Now, you might be thinking: “What does this have to do with library construction updates?” No, we are not going to be employing donkeys as a green, and biblical, alternative to diesel-powered construction equipment. We are, however, going to have limited space in the racquetball court while the library is being renovated/constructed, which means only a portion of our collection will be available during this time, which means we will have to be selective in the books we are able to make available. If this were a print book, I doubt it would make the cut (as interesting as it looks). However, because this is an e-book, and thus unaffected by restricted physical shelf space, you can rest assured that if you are writing an exegesis paper on Numbers 22, or Judges 15, or Matthew 21, or any of the 68 verses in which donkeys make an appearance (at least that’s what Accordance tells me) this book will be available for your use.

On a related note, if there are any print books that you use regularly and want to ensure that they are numbered among the elect, please let us know in person, or E-mail us at or call the Circulation Desk at 512-404-4879.

Many of us have go-to books on various topics.
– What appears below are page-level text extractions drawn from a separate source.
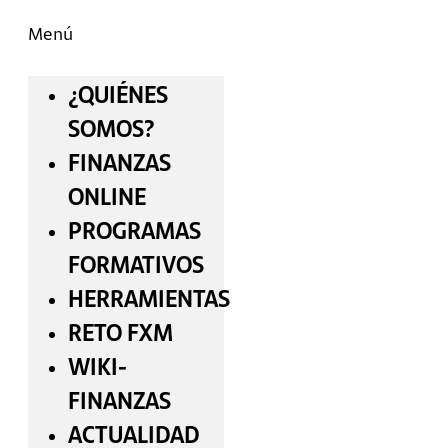
Menú
¿QUIÉNES
SOMOS?
FINANZAS
ONLINE
PROGRAMAS
FORMATIVOS
HERRAMIENTAS
RETO FXM
WIKI-
FINANZAS
ACTUALIDAD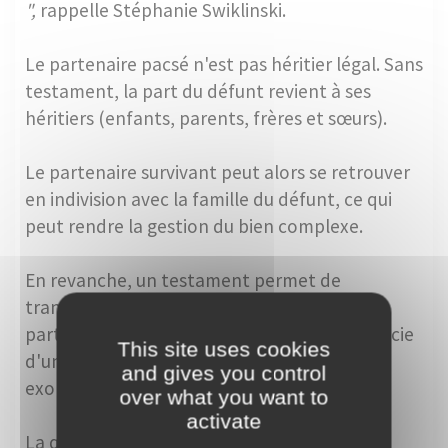
",
rappelle Stéphanie Swiklinski.
Le partenaire pacsé n'est pas héritier légal. Sans
testament, la part du défunt revient à ses
héritiers (enfants, parents, frères et sœurs).
Le partenaire survivant peut alors se retrouver
en indivision avec la famille du défunt, ce qui
peut rendre la gestion du bien complexe.
En revanche, un testament permet de
transmettre tout ou partie du bien au
partenaire pacsé. Dans ce cas, celui-ci bénéficie
This site uses cookies
d'un avantage fiscal important : une
and gives you control
exonération totale de
droits de succession
.
over what you want to
activate
La question de la transmission est donc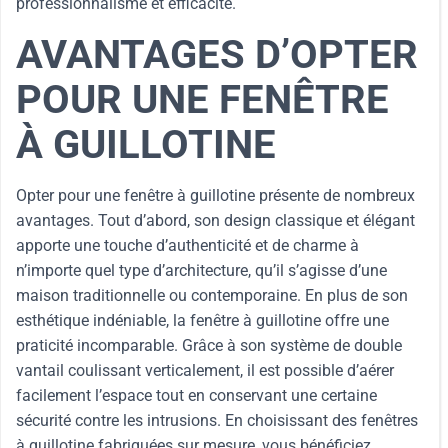
professionnalisme et efficacité.
AVANTAGES D’OPTER
POUR UNE FENÊTRE
À GUILLOTINE
Opter pour une fenêtre à guillotine présente de nombreux
avantages. Tout d’abord, son design classique et élégant
apporte une touche d’authenticité et de charme à
n’importe quel type d’architecture, qu’il s’agisse d’une
maison traditionnelle ou contemporaine. En plus de son
esthétique indéniable, la fenêtre à guillotine offre une
praticité incomparable. Grâce à son système de double
vantail coulissant verticalement, il est possible d’aérer
facilement l’espace tout en conservant une certaine
sécurité contre les intrusions. En choisissant des fenêtres
à guillotine fabriquées sur mesure, vous bénéficiez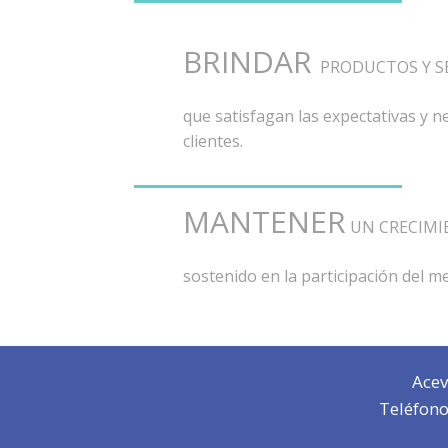
BRINDAR
PRODUCTOS Y S
que satisfagan las expectativas y 
clientes.
MANTENER
UN CRECIMI
sostenido en la participación del m
Acev
Teléfono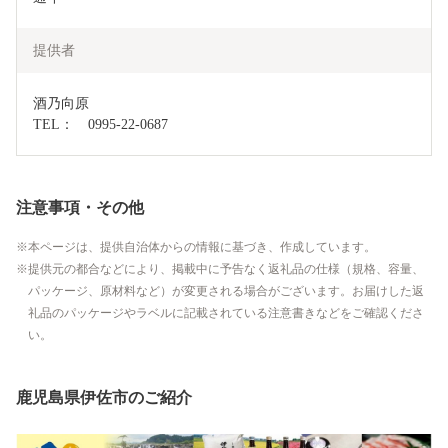
提供者
酒乃向原

TEL：　0995-22-0687
注意事項・その他
本ページは、提供自治体からの情報に基づき、作成しています。
提供元の都合などにより、掲載中に予告なく返礼品の仕様（規格、容量、
パッケージ、原材料など）が変更される場合がございます。お届けした返
礼品のパッケージやラベルに記載されている注意書きなどをご確認くださ
い。
鹿児島県伊佐市のご紹介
Maybe you have a book on preaching, or a resource on funerals that you have used so often that you don’t even have to look it up – you just know where it is. You stop by the library, go upstairs, get to the familiar aisle and find – nothing. The shelves are empty!

empty shelves

What has happened? Has there been some form of bibliographic plague? Did the roof leak? Did the staff succumb to some kind of mad impulse to discard thousands of books?

Fear not. We have not discarded thousands of your favorite books. There was no catastrophe. The books are safe; they are just in a different place in the library.

full shelves

Ok, they may be a bit more crowded, and some of them might be a little harder to reach (sorry about that – and please feel free to ask one of us to fetch hard-to-reach books for you), but rest assured: we are not planning on getting rid of them, and we are not trying to make them harder to find. Rather, this is the first step toward the promised land of a shiny new library.
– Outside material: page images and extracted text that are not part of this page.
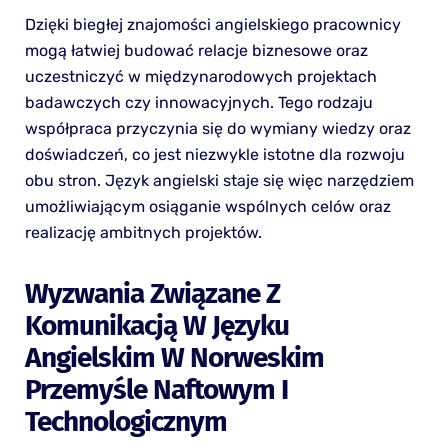
Dzięki biegłej znajomości angielskiego pracownicy
mogą łatwiej budować relacje biznesowe oraz
uczestniczyć w międzynarodowych projektach
badawczych czy innowacyjnych. Tego rodzaju
współpraca przyczynia się do wymiany wiedzy oraz
doświadczeń, co jest niezwykle istotne dla rozwoju
obu stron. Język angielski staje się więc narzędziem
umożliwiającym osiąganie wspólnych celów oraz
realizację ambitnych projektów.
Wyzwania Związane Z
Komunikacją W Języku
Angielskim W Norweskim
Przemyśle Naftowym I
Technologicznym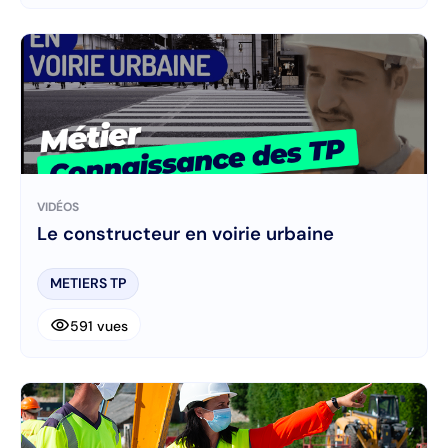
VIDÉOS
Le constructeur en voirie urbaine
METIERS TP
visibility
591 vues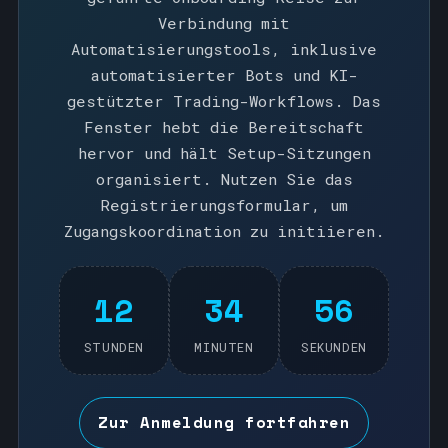
Verbindung mit
Automatisierungstools, inklusive
automatisierter Bots und KI-
gestützter Trading-Workflows. Das
Fenster hebt die Bereitschaft
hervor und hält Setup-Sitzungen
organisiert. Nutzen Sie das
Registrierungsformular, um
Zugangskoordination zu initiieren.
12
34
56
STUNDEN
MINUTEN
SEKUNDEN
Zur Anmeldung fortfahren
Of course, as you may have guessed, to get to the promised land, one must first spend some time in the wilderness. Moving the books is part of preparing for our desert (or racquetball) sojourn. We have cleared off some of the tallest shelves we have in the 1978 portion of the library (the part that is doomed to destruction) in order to use them in the racquetball court and thus maximize the number of books we are able to make available in the temporary, miniature library (the library in exile).

If there are any go-to books that you want to make sure we include in the library in exile, please let us know. And if, in the meantime, you have any trouble finding any books, please ask – we’ll be glad to help you find them.

stacks of books

Have a favorite library book or go-to commentary? Help us make sure the mini-library we will have during construction includes the books you need. Email David Schmersal ( with the title, author, and call number of books you'd like to nominate to be numbered among the elect.

The Seminary is in the final stages of raising money to renovate the current library building, updating it into the Mary and Robert J. Wright Learning and Information Center.

We anticipate that, beginning with the spring 2020 term (February), library services will transfer to temporary spaces in the McMillan Building next to the exercise room (lower level). There will be a mini-library providing circulation and reference services, course reserves, a copier, and some reference books.  Several thousand books will be available for checkout, stored in the current racquetball court. Students requesting access to those books will ask staff to retrieve books as needed.

The archivist’s office will move temporarily to the Trull Building (lower level).

During construction, students will have uninterrupted access to the library’s databases and electronic resources.